"Madonna demanda a una web que subastaba su ropa interior usada" (19/07/2017)
Debía ser por la tarde cuando Madeleine entró decididamente en el Museo de la Legión de Honor, en lo alto de la bahía de San Francisco. Se dirigió hacia la Sala Seis y se sentó en un banco sin dosel. La sala, al igual que la entrada, estaban vacía. Quieta, rígida, la espalda recta y las piernas recogidas, a un lado, bajo el banco, en silencio, parecía embebida en la contemplación de un retrato femenino decimonónico de grandes dimensiones, colgado de la pared.
Tras un buen rato, Madeleine, que no manifestaba ser consciente de que el detective John Ferguson la espiaba por orden de su marido, inquieto por las largas ausencias de su mujer, salió del recinto.
apenas Madeleine partió, el detective, escondido en el umbral, entró en la sala y observó de inmediato el cuadro que había fascinado a Madeleine. Se dio cuenta al momento del parecido entre la figura y Madeleine. Pronto sabría que se trataba de un retrato de Carlota Valdés, abuela de Madeleine. No bien entendió porque Madeleine miraba intensamente el cuadro, salió apresuradamente para tratar de alcanzarla.
Madeleine, en la película
Vértigo de Alfred Hitchcock, encajaba perfectamente con la actitud que Kant postulaba se tenía que tener ante una obra de arte: silencio, quietud, y reflexión mientras se percibe sensiblemente la obra. Ésta detiene al espectador quien, poco a poco, a través de los sentidos, indaga en el sentido de la aquélla -su "misterio" o supuesto "misterio", otorgado por el artista o por nosotros, creyendo descubrir lo que añadimos a la obra mientras y porque la contemplamos-, el concepto encarnado que su intelecto irá desgajando de las impresiones sensibles, de las imágenes visuales que los sentidos captan y transfieren a la imaginación.

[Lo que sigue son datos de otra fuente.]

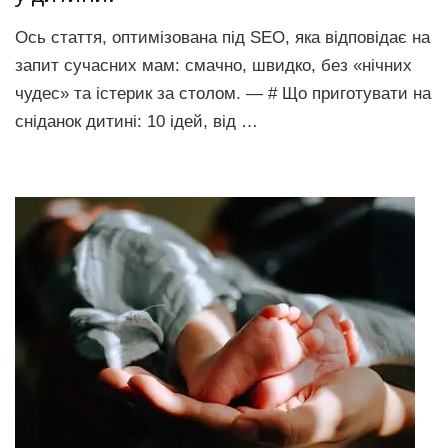
Ось стаття, оптимізована під SEO, яка відповідає на
запит сучасних мам: смачно, швидко, без «нічних
чудес» та істерик за столом. — # Що приготувати на
сніданок дитині: 10 ідей, від …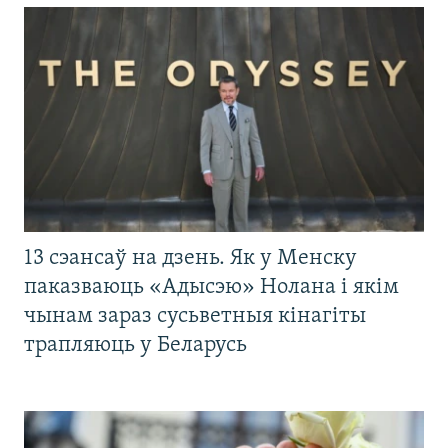
13 сэансаў на дзень. Як у Менску
паказваюць «Адысэю» Нолана і якім
чынам зараз сусьветныя кінагіты
трапляюць у Беларусь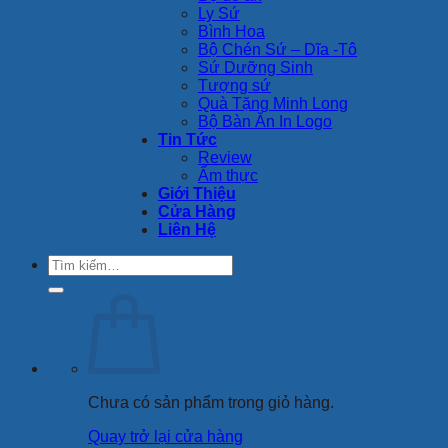
Ly Sứ
Bình Hoa
Bộ Chén Sứ – Dĩa -Tô
Sứ Dưỡng Sinh
Tượng sứ
Quà Tặng Minh Long
Bộ Bàn Ăn In Logo
Tin Tức
Review
Ẩm thực
Giới Thiệu
Cửa Hàng
Liên Hệ
Tìm
kiếm:
Chưa có sản phẩm trong giỏ hàng.
Quay trở lại cửa hàng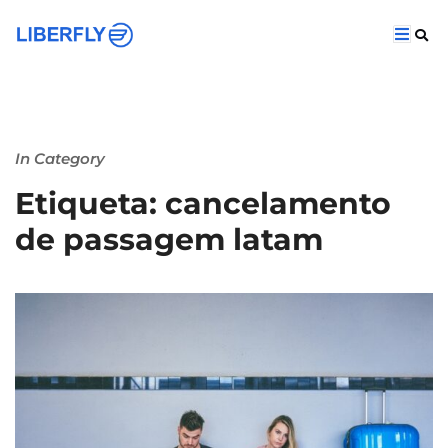
In Category
Etiqueta: cancelamento
de passagem latam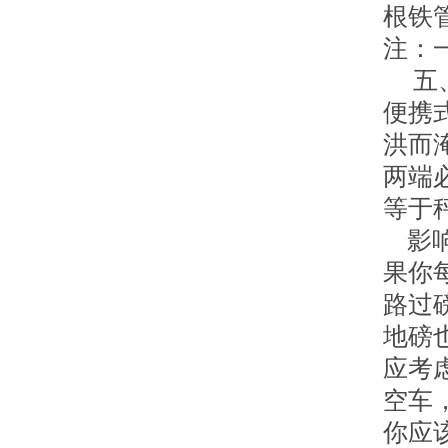
根铁
注：
五、
便携
洪而
两端
等于
影响
果你
路过
地磅
应考
空车
你应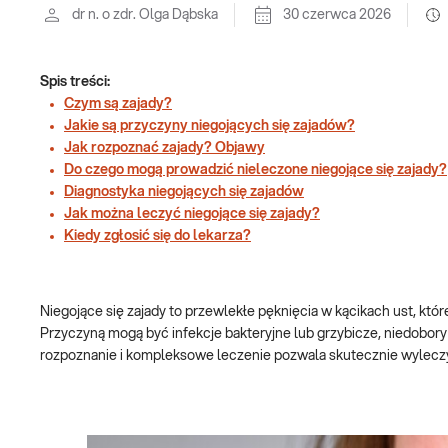
dr n. o zdr. Olga Dąbska
30 czerwca 2026
Spis treści:
Czym są zajady?
Jakie są przyczyny niegojących się zajadów?
Jak rozpoznać zajady? Objawy
Do czego mogą prowadzić nieleczone niegojące się zajady?
Diagnostyka niegojących się zajadów
Jak można leczyć niegojące się zajady?
Kiedy zgłosić się do lekarza?
Niegojące się zajady to przewlekłe pęknięcia w kącikach ust, któ
Przyczyną mogą być infekcje bakteryjne lub grzybicze, niedobor
rozpoznanie i kompleksowe leczenie pozwala skutecznie wylecz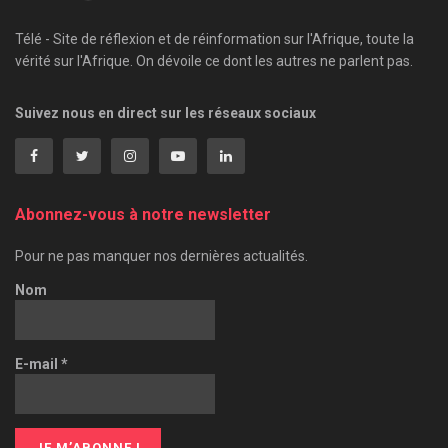
Télé - Site de réflexion et de réinformation sur l'Afrique, toute la
vérité sur l'Afrique. On dévoile ce dont les autres ne parlent pas.
Suivez nous en direct sur les réseaux sociaux
Abonnez-vous à notre newsletter
Pour ne pas manquer nos dernières actualités.
Nom
E-mail
*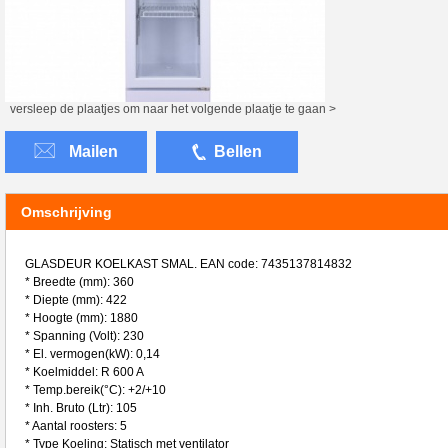
versleep de plaatjes om naar het volgende plaatje te gaan >
Mailen
Bellen
Omschrijving
GLASDEUR KOELKAST SMAL. EAN code: 7435137814832
* Breedte (mm): 360
* Diepte (mm): 422
* Hoogte (mm): 1880
* Spanning (Volt): 230
* El. vermogen(kW): 0,14
* Koelmiddel: R 600 A
* Temp.bereik(°C): +2/+10
* Inh. Bruto (Ltr): 105
* Aantal roosters: 5
* Type Koeling: Statisch met ventilator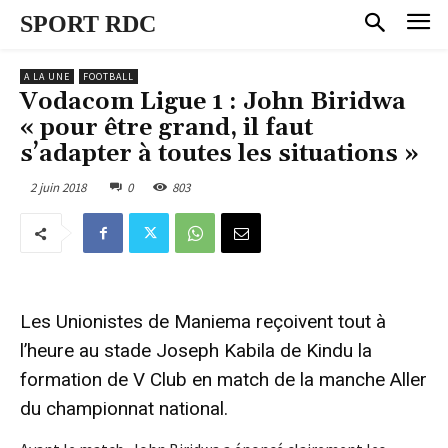
SPORT RDC
A LA UNE
FOOTBALL
Vodacom Ligue 1 : John Biridwa
« pour être grand, il faut
s’adapter à toutes les situations »
2 juin 2018
0
803
Les Unionistes de Maniema reçoivent tout à
l’heure au stade Joseph Kabila de Kindu la
formation de V Club en match de la manche Aller
du championnat national.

Pero Madeleine finge. Es un señuelo para seducir a John Fergurson. Busca desencadenar una serie de reacciones, que no son las que Kant espera que una obra de arte, o un paisaje dotado de cualidades estéticas, es decir, percibido como una creación, suscite.
En verdad, la psicología kantiana es hermosa, pero, sin duda, "irreal".
Las imágenes, por el contrario, provocan reacciones a menudo desaforadas, que van desde la idolatría -la identificación con la obra, su posesión fetichista- hasta el violento rechazo que lleva a su negación y destrucción.
Los movimientos de masas enfervorizadas ante determinados espectáculos musicales y deportivos, la adquisición de recuerdos -como otrora la de reliquias-, de camisetas, de cualquier tipo de objeto que haya estado en contacto con un ídolo, revela que nuestro comportamiento ante lo que nos rebasa, que no percibimos enteramente humano, se ha dado y se da en cualquier época y cultura.
Podríamos decir más bien que Kant quiso poner coto a la idolatría, enunciando la actitud que debería tener el hombre de bien, razonable, ilustrado, de gusto: la mesura y distinción, la contención ante el atractivo. Una reacción lógica con el protestantismo que rehuye la seducción material.
Pero el análisis kantiano de nuestra relación con las imágenes fue, sin duda, un brindis al sol.
Los precios desorbitantes que alcanzan los mechones de cabello -y otras prendas íntimas- de cualquier figura idolatrada así lo atestiguan.